Abstract: This paper examines the impact of coalitions on the economic costs of the 2012 Iran and 2014 Russia sanctions. By estimating and simulating a quantitative general equilibrium trade model under different coalition setups, we (i) dissect welfare losses for sanctions senders and target; (ii) compare prospective coalition partners and; (iii) provide bounds for the sanctions potential — the maximum welfare change attainable — when sanctions are scaled vertically, i.e. with measures deepening up to an embargo, and horizontally, i.e. with coalitions expanding up to a global regime. To gauge the significance of simulation outcomes, we implement a Bayesian bootstrap procedure that generates confidence bands. Relative to unilateral action, we find that coalitions magnify welfare losses imposed while their impact on domestic welfare loss incurred depends on the design and sectoral dimension of sanctions. Hypothetical cooperation of large developing economies such as China additionally raises the deterrent force of coalitions. Finally, we quantify transfers that equalise welfare losses across coalition members to further demonstrate asymmetries in the relative economic burden of sanctions.

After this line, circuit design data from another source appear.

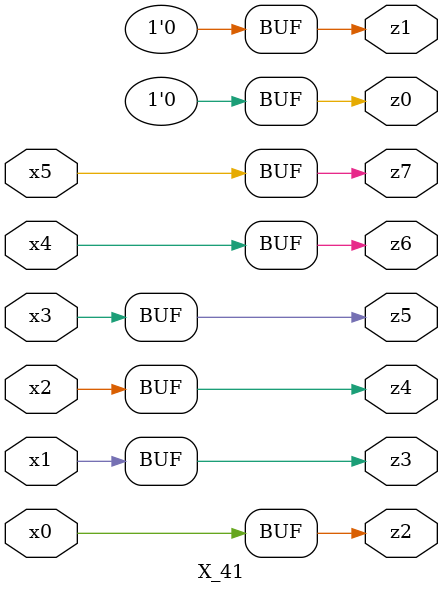
<source format=v>

module X_41 ( 
    x0, x1, x2, x3, x4, x5,
    z0, z1, z2, z3, z4, z5, z6, z7  );
  input  x0, x1, x2, x3, x4, x5;
  output z0, z1, z2, z3, z4, z5, z6, z7;
  assign z0 = 1'b0;
  assign z1 = 1'b0;
  assign z2 = x0;
  assign z3 = x1;
  assign z4 = x2;
  assign z5 = x3;
  assign z6 = x4;
  assign z7 = x5;
endmodule



</source>
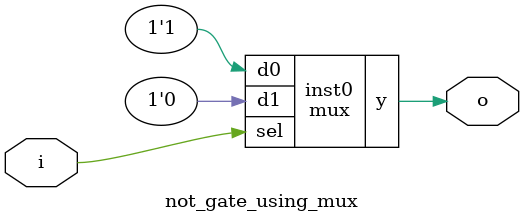
<source format=sv>

module mux
(
  input  d0, d1,
  input  sel,
  output y
);

  assign y = sel ? d1 : d0;

endmodule

//----------------------------------------------------------------------------
// Task
//----------------------------------------------------------------------------

module not_gate_using_mux
(
    input  i,
    output o
);

  // Task:
  // Implement not gate using instance(s) of mux,
  // constants 0 and 1, and wire connections

  mux inst0 (
    .d0 (1'b1),  // 1 & ~i
    .d1 (1'b0),  // 0 & i
    .sel (i),
    .y (o)       // (1 & ~i) + (0 & i) = ~i
  );

endmodule

</source>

Trade Liberalization along the Firm Size Distribution: The Case of the EU-South Korea FTA, with Gabriel Felbermayr. Review of International Economics, 2023.
Abstract: Leading theories suggest that amongst continuing exporters, lower variable trade costs should boost exports of smaller firms by the same or greater percentage rate than larger firms. However, investigating the impact of the deep EU-South Korea FTA with French customs data, we find robust evidence to the contrary. Applying a triple-difference framework, we report that the FTA increased sales in the top quartile of continuous exporters by 71.5% points more than in the bottom quartile. More than 90% of that growth premium is driven by reductions in NTBs. These findings suggest an additional channel driving the distributional effects of FTAs.

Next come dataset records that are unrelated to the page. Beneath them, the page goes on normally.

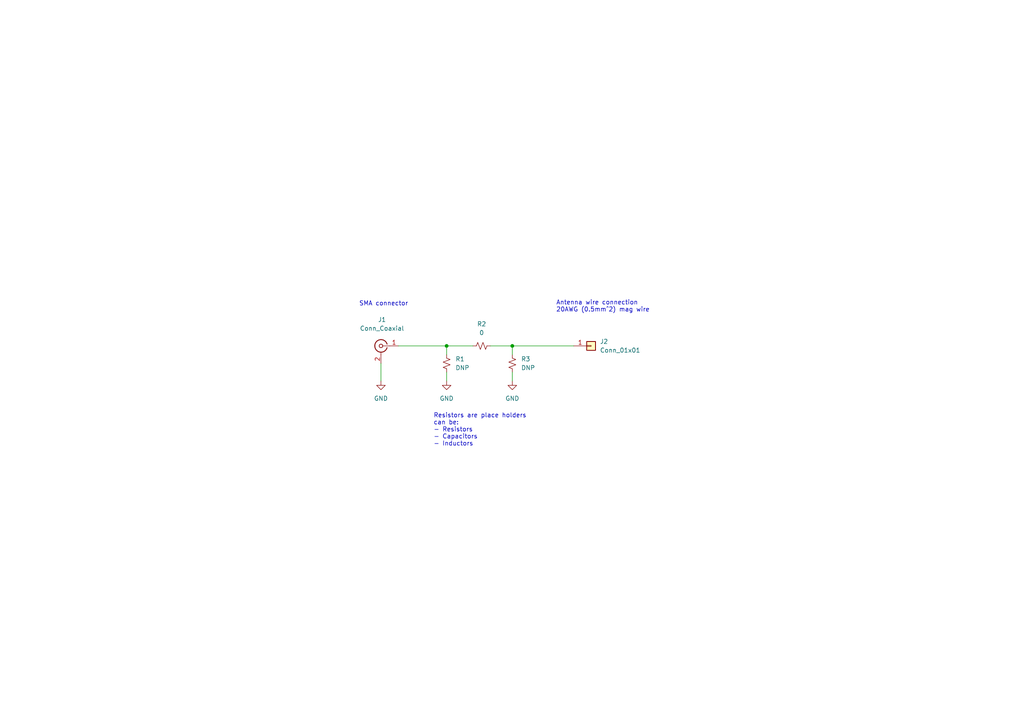
<source format=kicad_sch>
(kicad_sch (version 20211123) (generator eeschema)

  (uuid e63e39d7-6ac0-4ffd-8aa3-1841a4541b55)

  (paper "A4")

  (title_block
    (title "HGA Antanna Tester")
    (rev "1.0")
  )

  

  (junction (at 129.54 100.33) (diameter 0) (color 0 0 0 0)
    (uuid 21f6136f-3393-4664-a263-151378bd2965)
  )
  (junction (at 148.59 100.33) (diameter 0) (color 0 0 0 0)
    (uuid b137633c-4fa5-40eb-a11a-b3a4d2c76a70)
  )

  (wire (pts (xy 129.54 100.33) (xy 129.54 102.87))
    (stroke (width 0) (type default) (color 0 0 0 0))
    (uuid 0a28241c-351f-48a8-a81e-e69625cd0400)
  )
  (wire (pts (xy 110.49 105.41) (xy 110.49 110.49))
    (stroke (width 0) (type default) (color 0 0 0 0))
    (uuid 1008130e-e4b1-4a7b-9e40-f00ee149ae65)
  )
  (wire (pts (xy 148.59 100.33) (xy 148.59 102.87))
    (stroke (width 0) (type default) (color 0 0 0 0))
    (uuid 2a2e6505-6b06-4289-864c-5858c5cfa976)
  )
  (wire (pts (xy 148.59 100.33) (xy 166.37 100.33))
    (stroke (width 0) (type default) (color 0 0 0 0))
    (uuid 319e2c46-5707-4f8c-9660-c5d21368210c)
  )
  (wire (pts (xy 115.57 100.33) (xy 129.54 100.33))
    (stroke (width 0) (type default) (color 0 0 0 0))
    (uuid 8969c368-9450-49fd-9efc-0e8562dc0033)
  )
  (wire (pts (xy 142.24 100.33) (xy 148.59 100.33))
    (stroke (width 0) (type default) (color 0 0 0 0))
    (uuid 9903ecdd-0314-4e0e-81e4-d4d82accb29e)
  )
  (wire (pts (xy 129.54 107.95) (xy 129.54 110.49))
    (stroke (width 0) (type default) (color 0 0 0 0))
    (uuid a4b90733-4979-4cb4-8e1d-d32fafb7656c)
  )
  (wire (pts (xy 129.54 100.33) (xy 137.16 100.33))
    (stroke (width 0) (type default) (color 0 0 0 0))
    (uuid b20f086f-57a1-4bc5-8251-19338611581a)
  )
  (wire (pts (xy 148.59 107.95) (xy 148.59 110.49))
    (stroke (width 0) (type default) (color 0 0 0 0))
    (uuid d9e0a165-09a4-4824-a9ce-587ad8b489da)
  )

  (text "Antenna wire connection\n20AWG (0.5mm^2) mag wire\n\n"
    (at 161.29 92.71 0)
    (effects (font (size 1.27 1.27)) (justify left bottom))
    (uuid 1688f1a7-de41-4029-a0bf-d74f195b617e)
  )
  (text "SMA connector" (at 104.14 88.9 0)
    (effects (font (size 1.27 1.27)) (justify left bottom))
    (uuid 32b45b43-6358-4e28-b150-f5c4cc160939)
  )
  (text "Resistors are place holders\ncan be:\n- Resistors\n- Capacitors\n- Inductors"
    (at 125.73 129.54 0)
    (effects (font (size 1.27 1.27)) (justify left bottom))
    (uuid b7e5a16b-6ae3-4569-92b7-5bf9f1752e68)
  )

  (symbol (lib_id "Device:R_Small_US") (at 148.59 105.41 0) (unit 1)
    (in_bom yes) (on_board yes) (fields_autoplaced)
    (uuid 35cf8953-9445-476e-98a6-063d6705705c)
    (property "Reference" "R3" (id 0) (at 151.13 104.1399 0)
      (effects (font (size 1.27 1.27)) (justify left))
    )
    (property "Value" "DNP" (id 1) (at 151.13 106.6799 0)
      (effects (font (size 1.27 1.27)) (justify left))
    )
    (property "Footprint" "Resistor_SMD:R_0402_1005Metric_Pad0.72x0.64mm_HandSolder" (id 2) (at 148.59 105.41 0)
      (effects (font (size 1.27 1.27)) hide)
    )
    (property "Datasheet" "~" (id 3) (at 148.59 105.41 0)
      (effects (font (size 1.27 1.27)) hide)
    )
    (pin "1" (uuid 33389a68-0910-4db1-92bb-025b2d9de6a7))
    (pin "2" (uuid c949cd41-2dbe-4947-9867-2c4b261dc53f))
  )

  (symbol (lib_id "power:GND") (at 110.49 110.49 0) (unit 1)
    (in_bom yes) (on_board yes) (fields_autoplaced)
    (uuid 546b9b5e-0e98-44fb-965b-b36ca8d9d70c)
    (property "Reference" "#PWR01" (id 0) (at 110.49 116.84 0)
      (effects (font (size 1.27 1.27)) hide)
    )
    (property "Value" "GND" (id 1) (at 110.49 115.57 0))
    (property "Footprint" "" (id 2) (at 110.49 110.49 0)
      (effects (font (size 1.27 1.27)) hide)
    )
    (property "Datasheet" "" (id 3) (at 110.49 110.49 0)
      (effects (font (size 1.27 1.27)) hide)
    )
    (pin "1" (uuid f3a9782f-4557-4a55-86db-81dedbb8d66b))
  )

  (symbol (lib_id "Connector:Conn_Coaxial") (at 110.49 100.33 0) (mirror y) (unit 1)
    (in_bom yes) (on_board yes) (fields_autoplaced)
    (uuid 5f48b0f2-82cf-40ce-afac-440f97643c36)
    (property "Reference" "J1" (id 0) (at 110.8074 92.71 0))
    (property "Value" "Conn_Coaxial" (id 1) (at 110.8074 95.25 0))
    (property "Footprint" "Connector_Coaxial:SMA_Amphenol_132134-10_Vertical" (id 2) (at 110.49 100.33 0)
      (effects (font (size 1.27 1.27)) hide)
    )
    (property "Datasheet" " ~" (id 3) (at 110.49 100.33 0)
      (effects (font (size 1.27 1.27)) hide)
    )
    (pin "1" (uuid 94d24676-7ae3-483c-8bd6-88d31adf00b4))
    (pin "2" (uuid 247ebffd-2cb6-4379-ba6e-21861fea3913))
  )

  (symbol (lib_id "Connector_Generic:Conn_01x01") (at 171.45 100.33 0) (unit 1)
    (in_bom yes) (on_board yes) (fields_autoplaced)
    (uuid 8d527caa-2291-4904-9720-81cae1a9da19)
    (property "Reference" "J2" (id 0) (at 173.99 99.0599 0)
      (effects (font (size 1.27 1.27)) (justify left))
    )
    (property "Value" "Conn_01x01" (id 1) (at 173.99 101.5999 0)
      (effects (font (size 1.27 1.27)) (justify left))
    )
    (property "Footprint" "Connector_Wire:SolderWire-0.5sqmm_1x01_D0.9mm_OD2.1mm" (id 2) (at 171.45 100.33 0)
      (effects (font (size 1.27 1.27)) hide)
    )
    (property "Datasheet" "~" (id 3) (at 171.45 100.33 0)
      (effects (font (size 1.27 1.27)) hide)
    )
    (pin "1" (uuid 50ef776e-1890-489b-b3a9-2368d96f2098))
  )

  (symbol (lib_id "Device:R_Small_US") (at 129.54 105.41 0) (unit 1)
    (in_bom yes) (on_board yes) (fields_autoplaced)
    (uuid 9c8ec97b-24c7-44ce-984c-6152db0371aa)
    (property "Reference" "R1" (id 0) (at 132.08 104.1399 0)
      (effects (font (size 1.27 1.27)) (justify left))
    )
    (property "Value" "DNP" (id 1) (at 132.08 106.6799 0)
      (effects (font (size 1.27 1.27)) (justify left))
    )
    (property "Footprint" "Resistor_SMD:R_0402_1005Metric_Pad0.72x0.64mm_HandSolder" (id 2) (at 129.54 105.41 0)
      (effects (font (size 1.27 1.27)) hide)
    )
    (property "Datasheet" "~" (id 3) (at 129.54 105.41 0)
      (effects (font (size 1.27 1.27)) hide)
    )
    (pin "1" (uuid 997cb231-50c8-4d21-8ed8-7374ef99c345))
    (pin "2" (uuid c609c484-2253-4f34-947c-2a26d9dba820))
  )

  (symbol (lib_id "power:GND") (at 129.54 110.49 0) (unit 1)
    (in_bom yes) (on_board yes) (fields_autoplaced)
    (uuid 9e9f7fb4-5a29-4eca-8d85-dd7ab5d886ee)
    (property "Reference" "#PWR02" (id 0) (at 129.54 116.84 0)
      (effects (font (size 1.27 1.27)) hide)
    )
    (property "Value" "GND" (id 1) (at 129.54 115.57 0))
    (property "Footprint" "" (id 2) (at 129.54 110.49 0)
      (effects (font (size 1.27 1.27)) hide)
    )
    (property "Datasheet" "" (id 3) (at 129.54 110.49 0)
      (effects (font (size 1.27 1.27)) hide)
    )
    (pin "1" (uuid 40ac37d7-712c-4511-8d0a-ea04408e3716))
  )

  (symbol (lib_id "Device:R_Small_US") (at 139.7 100.33 90) (unit 1)
    (in_bom yes) (on_board yes) (fields_autoplaced)
    (uuid ba379001-8a2f-4d3a-935e-d0598e96bab4)
    (property "Reference" "R2" (id 0) (at 139.7 93.98 90))
    (property "Value" "0" (id 1) (at 139.7 96.52 90))
    (property "Footprint" "Resistor_SMD:R_0402_1005Metric_Pad0.72x0.64mm_HandSolder" (id 2) (at 139.7 100.33 0)
      (effects (font (size 1.27 1.27)) hide)
    )
    (property "Datasheet" "~" (id 3) (at 139.7 100.33 0)
      (effects (font (size 1.27 1.27)) hide)
    )
    (pin "1" (uuid 76905880-725a-462d-b269-bf15bdd3487a))
    (pin "2" (uuid 006e2d2d-ea55-4517-8464-6fa4323dbbb5))
  )

  (symbol (lib_id "power:GND") (at 148.59 110.49 0) (unit 1)
    (in_bom yes) (on_board yes) (fields_autoplaced)
    (uuid faf566ba-c43b-4302-9588-1cec7b4ca24b)
    (property "Reference" "#PWR03" (id 0) (at 148.59 116.84 0)
      (effects (font (size 1.27 1.27)) hide)
    )
    (property "Value" "GND" (id 1) (at 148.59 115.57 0))
    (property "Footprint" "" (id 2) (at 148.59 110.49 0)
      (effects (font (size 1.27 1.27)) hide)
    )
    (property "Datasheet" "" (id 3) (at 148.59 110.49 0)
      (effects (font (size 1.27 1.27)) hide)
    )
    (pin "1" (uuid 4cc3916a-4545-4c07-b5aa-65141712a318))
  )

  (sheet_instances
    (path "/" (page "1"))
  )

  (symbol_instances
    (path "/546b9b5e-0e98-44fb-965b-b36ca8d9d70c"
      (reference "#PWR01") (unit 1) (value "GND") (footprint "")
    )
    (path "/9e9f7fb4-5a29-4eca-8d85-dd7ab5d886ee"
      (reference "#PWR02") (unit 1) (value "GND") (footprint "")
    )
    (path "/faf566ba-c43b-4302-9588-1cec7b4ca24b"
      (reference "#PWR03") (unit 1) (value "GND") (footprint "")
    )
    (path "/5f48b0f2-82cf-40ce-afac-440f97643c36"
      (reference "J1") (unit 1) (value "Conn_Coaxial") (footprint "Connector_Coaxial:SMA_Amphenol_132134-10_Vertical")
    )
    (path "/8d527caa-2291-4904-9720-81cae1a9da19"
      (reference "J2") (unit 1) (value "Conn_01x01") (footprint "Connector_Wire:SolderWire-0.5sqmm_1x01_D0.9mm_OD2.1mm")
    )
    (path "/9c8ec97b-24c7-44ce-984c-6152db0371aa"
      (reference "R1") (unit 1) (value "DNP") (footprint "Resistor_SMD:R_0402_1005Metric_Pad0.72x0.64mm_HandSolder")
    )
    (path "/ba379001-8a2f-4d3a-935e-d0598e96bab4"
      (reference "R2") (unit 1) (value "0") (footprint "Resistor_SMD:R_0402_1005Metric_Pad0.72x0.64mm_HandSolder")
    )
    (path "/35cf8953-9445-476e-98a6-063d6705705c"
      (reference "R3") (unit 1) (value "DNP") (footprint "Resistor_SMD:R_0402_1005Metric_Pad0.72x0.64mm_HandSolder")
    )
  )
)

</source>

Après-ski: The Spread of Coronavirus from Ischgl through Germany, with Gabriel Felbermayr and Julian Hinz. German Economic Review, 2021.

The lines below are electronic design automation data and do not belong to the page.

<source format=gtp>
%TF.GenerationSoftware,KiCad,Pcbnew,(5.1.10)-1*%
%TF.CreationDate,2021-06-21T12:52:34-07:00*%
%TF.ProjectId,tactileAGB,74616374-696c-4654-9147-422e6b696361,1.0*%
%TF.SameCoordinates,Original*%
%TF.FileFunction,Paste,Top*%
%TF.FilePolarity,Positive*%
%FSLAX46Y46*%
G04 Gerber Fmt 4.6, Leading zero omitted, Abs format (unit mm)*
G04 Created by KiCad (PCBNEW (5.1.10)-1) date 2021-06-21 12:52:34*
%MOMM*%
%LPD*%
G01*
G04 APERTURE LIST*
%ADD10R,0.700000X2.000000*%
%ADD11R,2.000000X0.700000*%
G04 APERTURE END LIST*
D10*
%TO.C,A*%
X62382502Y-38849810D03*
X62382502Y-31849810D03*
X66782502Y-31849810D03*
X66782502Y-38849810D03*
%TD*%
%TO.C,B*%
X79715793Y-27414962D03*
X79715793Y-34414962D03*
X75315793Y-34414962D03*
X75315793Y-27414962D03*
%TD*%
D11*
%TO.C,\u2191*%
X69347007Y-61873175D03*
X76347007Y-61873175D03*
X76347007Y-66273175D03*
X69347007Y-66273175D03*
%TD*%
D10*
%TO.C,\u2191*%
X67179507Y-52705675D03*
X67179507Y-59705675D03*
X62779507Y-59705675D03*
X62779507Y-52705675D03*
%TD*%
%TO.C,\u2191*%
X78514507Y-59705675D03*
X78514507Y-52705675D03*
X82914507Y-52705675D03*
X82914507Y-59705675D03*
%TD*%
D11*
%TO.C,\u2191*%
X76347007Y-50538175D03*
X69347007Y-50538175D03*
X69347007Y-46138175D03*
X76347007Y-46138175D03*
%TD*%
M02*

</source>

Abstract: The Austrian ski resort of Ischgl is commonly claimed to be ground zero for the diffusion of the SARS-CoV-2 virus in the first wave of infections experienced by Germany. Drawing on data for 401 German counties, we find that conditional on geographical latitude and testing behavior by health authorities, road distance to Ischgl is indeed an important predictor of infection cases, but – in line with expectations – not of fatality rates. Were all German counties located as far from Ischgl as the most distant county of Vorpommern-Rügen, Germany would have seen about 45 % fewer COVID-19 cases. A simple diffusion model predicts that the absolute value of the distance-to-Ischgl elasticity should fall over time when inter- and intra-county mobility are unrestricted. We test this hypothesis and conclude that the German lockdown measures have halted the spread of the virus.